### GIVEN DATA ###

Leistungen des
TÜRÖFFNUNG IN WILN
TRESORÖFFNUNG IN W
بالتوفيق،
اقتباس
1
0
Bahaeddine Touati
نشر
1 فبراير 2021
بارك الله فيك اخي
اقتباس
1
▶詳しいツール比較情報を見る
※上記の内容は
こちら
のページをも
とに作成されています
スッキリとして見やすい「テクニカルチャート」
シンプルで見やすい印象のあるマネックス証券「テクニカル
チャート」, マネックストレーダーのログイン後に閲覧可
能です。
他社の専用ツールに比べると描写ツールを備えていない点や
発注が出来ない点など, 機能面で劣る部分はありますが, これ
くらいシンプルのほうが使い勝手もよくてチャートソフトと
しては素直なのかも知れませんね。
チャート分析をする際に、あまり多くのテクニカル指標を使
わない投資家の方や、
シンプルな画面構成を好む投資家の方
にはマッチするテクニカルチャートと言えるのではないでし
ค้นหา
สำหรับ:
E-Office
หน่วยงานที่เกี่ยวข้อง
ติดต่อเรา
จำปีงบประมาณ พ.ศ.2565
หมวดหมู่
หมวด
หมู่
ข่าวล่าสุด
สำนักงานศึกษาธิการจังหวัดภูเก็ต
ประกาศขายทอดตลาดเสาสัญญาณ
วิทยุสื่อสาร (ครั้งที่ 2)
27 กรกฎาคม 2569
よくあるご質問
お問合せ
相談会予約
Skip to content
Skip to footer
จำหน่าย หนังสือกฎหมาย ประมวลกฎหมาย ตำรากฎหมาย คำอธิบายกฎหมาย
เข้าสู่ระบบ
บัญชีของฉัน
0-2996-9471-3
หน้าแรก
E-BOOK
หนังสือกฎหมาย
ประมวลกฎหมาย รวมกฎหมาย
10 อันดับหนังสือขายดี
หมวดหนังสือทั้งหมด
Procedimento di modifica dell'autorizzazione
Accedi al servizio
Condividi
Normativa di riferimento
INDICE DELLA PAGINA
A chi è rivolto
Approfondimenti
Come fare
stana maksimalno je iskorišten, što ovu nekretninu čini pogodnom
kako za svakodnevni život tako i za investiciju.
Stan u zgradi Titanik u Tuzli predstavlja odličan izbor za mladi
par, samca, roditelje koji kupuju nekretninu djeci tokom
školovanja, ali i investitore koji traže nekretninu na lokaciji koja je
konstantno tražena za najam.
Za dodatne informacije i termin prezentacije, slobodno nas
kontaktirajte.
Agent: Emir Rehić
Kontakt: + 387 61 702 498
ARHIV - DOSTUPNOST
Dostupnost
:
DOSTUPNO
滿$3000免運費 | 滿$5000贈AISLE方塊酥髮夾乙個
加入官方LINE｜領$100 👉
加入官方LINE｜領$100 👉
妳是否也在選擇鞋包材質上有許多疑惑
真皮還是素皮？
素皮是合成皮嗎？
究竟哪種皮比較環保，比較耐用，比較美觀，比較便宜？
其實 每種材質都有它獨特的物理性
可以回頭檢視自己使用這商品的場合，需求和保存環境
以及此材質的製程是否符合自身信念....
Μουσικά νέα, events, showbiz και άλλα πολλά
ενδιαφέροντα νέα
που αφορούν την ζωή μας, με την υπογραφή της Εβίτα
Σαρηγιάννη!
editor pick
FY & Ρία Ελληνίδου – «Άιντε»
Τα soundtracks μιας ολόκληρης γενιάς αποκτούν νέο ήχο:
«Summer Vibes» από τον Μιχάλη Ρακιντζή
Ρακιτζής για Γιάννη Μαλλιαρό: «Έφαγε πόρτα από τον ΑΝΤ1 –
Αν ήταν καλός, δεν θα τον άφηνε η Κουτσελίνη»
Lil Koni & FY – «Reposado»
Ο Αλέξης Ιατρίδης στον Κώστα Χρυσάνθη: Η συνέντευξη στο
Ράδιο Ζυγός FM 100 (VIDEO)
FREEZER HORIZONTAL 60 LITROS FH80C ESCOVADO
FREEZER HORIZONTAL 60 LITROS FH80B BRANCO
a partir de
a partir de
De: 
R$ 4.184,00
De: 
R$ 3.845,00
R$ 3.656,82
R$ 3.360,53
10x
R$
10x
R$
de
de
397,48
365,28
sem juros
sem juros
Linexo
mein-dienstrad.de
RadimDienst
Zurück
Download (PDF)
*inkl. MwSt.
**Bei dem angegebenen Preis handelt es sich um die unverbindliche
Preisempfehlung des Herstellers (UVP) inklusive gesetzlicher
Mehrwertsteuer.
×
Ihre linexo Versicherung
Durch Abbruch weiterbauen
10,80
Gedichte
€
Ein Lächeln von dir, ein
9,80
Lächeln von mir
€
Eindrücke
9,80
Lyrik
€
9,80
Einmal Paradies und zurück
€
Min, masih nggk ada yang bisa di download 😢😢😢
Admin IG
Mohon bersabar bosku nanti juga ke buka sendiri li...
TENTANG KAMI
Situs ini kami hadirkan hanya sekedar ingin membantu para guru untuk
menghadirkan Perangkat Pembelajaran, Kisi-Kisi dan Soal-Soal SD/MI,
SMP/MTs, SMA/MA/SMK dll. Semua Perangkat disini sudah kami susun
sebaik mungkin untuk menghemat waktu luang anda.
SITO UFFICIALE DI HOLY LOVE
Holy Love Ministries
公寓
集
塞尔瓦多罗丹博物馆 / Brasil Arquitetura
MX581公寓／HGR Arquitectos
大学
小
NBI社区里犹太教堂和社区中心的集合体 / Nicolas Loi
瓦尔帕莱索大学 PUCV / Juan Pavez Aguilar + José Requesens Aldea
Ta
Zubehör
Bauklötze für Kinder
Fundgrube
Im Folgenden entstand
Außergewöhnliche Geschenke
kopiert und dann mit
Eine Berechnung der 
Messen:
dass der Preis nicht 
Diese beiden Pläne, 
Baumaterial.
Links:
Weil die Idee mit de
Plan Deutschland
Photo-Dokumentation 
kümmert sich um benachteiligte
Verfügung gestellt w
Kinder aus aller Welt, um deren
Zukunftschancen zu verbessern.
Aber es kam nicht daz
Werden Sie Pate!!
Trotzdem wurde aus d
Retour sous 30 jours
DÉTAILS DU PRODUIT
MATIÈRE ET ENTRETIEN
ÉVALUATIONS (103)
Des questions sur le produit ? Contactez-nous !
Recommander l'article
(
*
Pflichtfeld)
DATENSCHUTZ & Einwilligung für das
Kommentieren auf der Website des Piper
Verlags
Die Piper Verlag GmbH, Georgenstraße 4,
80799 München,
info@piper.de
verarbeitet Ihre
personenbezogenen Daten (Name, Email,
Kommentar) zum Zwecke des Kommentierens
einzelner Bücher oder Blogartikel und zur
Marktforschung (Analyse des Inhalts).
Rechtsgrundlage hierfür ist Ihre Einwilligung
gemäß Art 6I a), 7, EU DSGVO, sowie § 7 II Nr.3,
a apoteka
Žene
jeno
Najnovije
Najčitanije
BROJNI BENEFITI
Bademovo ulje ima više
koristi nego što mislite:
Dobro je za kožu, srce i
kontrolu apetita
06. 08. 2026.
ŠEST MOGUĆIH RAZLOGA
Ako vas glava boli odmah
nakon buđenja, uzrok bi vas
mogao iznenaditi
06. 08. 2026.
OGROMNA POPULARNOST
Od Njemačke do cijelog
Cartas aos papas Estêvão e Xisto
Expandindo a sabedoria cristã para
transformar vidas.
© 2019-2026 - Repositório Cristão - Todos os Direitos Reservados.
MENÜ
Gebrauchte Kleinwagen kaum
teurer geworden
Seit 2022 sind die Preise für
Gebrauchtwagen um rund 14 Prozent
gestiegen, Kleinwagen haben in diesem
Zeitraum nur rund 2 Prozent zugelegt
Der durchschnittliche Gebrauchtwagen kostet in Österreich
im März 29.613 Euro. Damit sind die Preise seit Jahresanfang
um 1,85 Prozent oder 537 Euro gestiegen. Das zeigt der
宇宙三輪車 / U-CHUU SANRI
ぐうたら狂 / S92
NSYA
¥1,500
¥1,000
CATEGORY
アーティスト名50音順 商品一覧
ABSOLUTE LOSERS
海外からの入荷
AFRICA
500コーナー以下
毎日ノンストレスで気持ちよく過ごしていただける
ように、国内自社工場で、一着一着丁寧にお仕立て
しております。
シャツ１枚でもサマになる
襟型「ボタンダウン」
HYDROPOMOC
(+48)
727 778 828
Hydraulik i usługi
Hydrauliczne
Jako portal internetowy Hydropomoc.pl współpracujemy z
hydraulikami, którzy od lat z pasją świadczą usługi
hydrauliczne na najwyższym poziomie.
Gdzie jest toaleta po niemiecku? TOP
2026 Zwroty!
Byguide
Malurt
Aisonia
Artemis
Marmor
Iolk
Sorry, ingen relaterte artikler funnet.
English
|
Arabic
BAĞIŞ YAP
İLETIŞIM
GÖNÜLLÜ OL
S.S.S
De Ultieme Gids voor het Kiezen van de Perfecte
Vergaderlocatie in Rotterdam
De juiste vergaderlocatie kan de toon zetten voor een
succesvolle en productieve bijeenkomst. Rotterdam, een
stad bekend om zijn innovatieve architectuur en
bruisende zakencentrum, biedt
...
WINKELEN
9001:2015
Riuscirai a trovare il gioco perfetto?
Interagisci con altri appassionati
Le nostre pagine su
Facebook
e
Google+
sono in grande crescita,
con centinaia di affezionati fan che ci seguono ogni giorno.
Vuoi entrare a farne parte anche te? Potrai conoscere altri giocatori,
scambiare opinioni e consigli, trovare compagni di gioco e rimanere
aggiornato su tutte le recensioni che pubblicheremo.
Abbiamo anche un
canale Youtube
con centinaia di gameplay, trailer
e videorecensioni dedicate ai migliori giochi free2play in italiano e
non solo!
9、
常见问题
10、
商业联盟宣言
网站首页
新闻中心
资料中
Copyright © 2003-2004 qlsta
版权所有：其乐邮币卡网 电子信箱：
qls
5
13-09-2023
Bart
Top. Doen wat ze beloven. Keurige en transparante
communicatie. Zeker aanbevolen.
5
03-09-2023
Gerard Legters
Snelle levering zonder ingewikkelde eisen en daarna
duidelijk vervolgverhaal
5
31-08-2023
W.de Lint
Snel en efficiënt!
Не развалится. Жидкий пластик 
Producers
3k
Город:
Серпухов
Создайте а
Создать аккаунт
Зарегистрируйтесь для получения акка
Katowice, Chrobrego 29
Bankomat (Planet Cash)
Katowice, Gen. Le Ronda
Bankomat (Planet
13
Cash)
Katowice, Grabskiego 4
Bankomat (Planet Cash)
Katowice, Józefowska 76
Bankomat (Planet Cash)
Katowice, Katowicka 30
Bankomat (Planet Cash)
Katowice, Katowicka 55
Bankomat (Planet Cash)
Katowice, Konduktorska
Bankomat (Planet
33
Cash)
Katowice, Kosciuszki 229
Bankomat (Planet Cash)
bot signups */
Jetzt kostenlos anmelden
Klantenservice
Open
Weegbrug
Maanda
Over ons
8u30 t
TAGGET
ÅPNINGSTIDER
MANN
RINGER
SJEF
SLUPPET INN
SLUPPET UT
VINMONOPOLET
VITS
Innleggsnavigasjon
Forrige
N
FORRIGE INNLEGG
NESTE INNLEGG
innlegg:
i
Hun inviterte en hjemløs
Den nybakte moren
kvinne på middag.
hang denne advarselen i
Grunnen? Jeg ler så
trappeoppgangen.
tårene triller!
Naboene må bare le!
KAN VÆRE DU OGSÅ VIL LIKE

###

▶ WHAT YOU SHOULD DO
Your reply should contain only the number of lines in the entries above with the word "Rotterdam".

▶ EXERCISE OUTPUT
2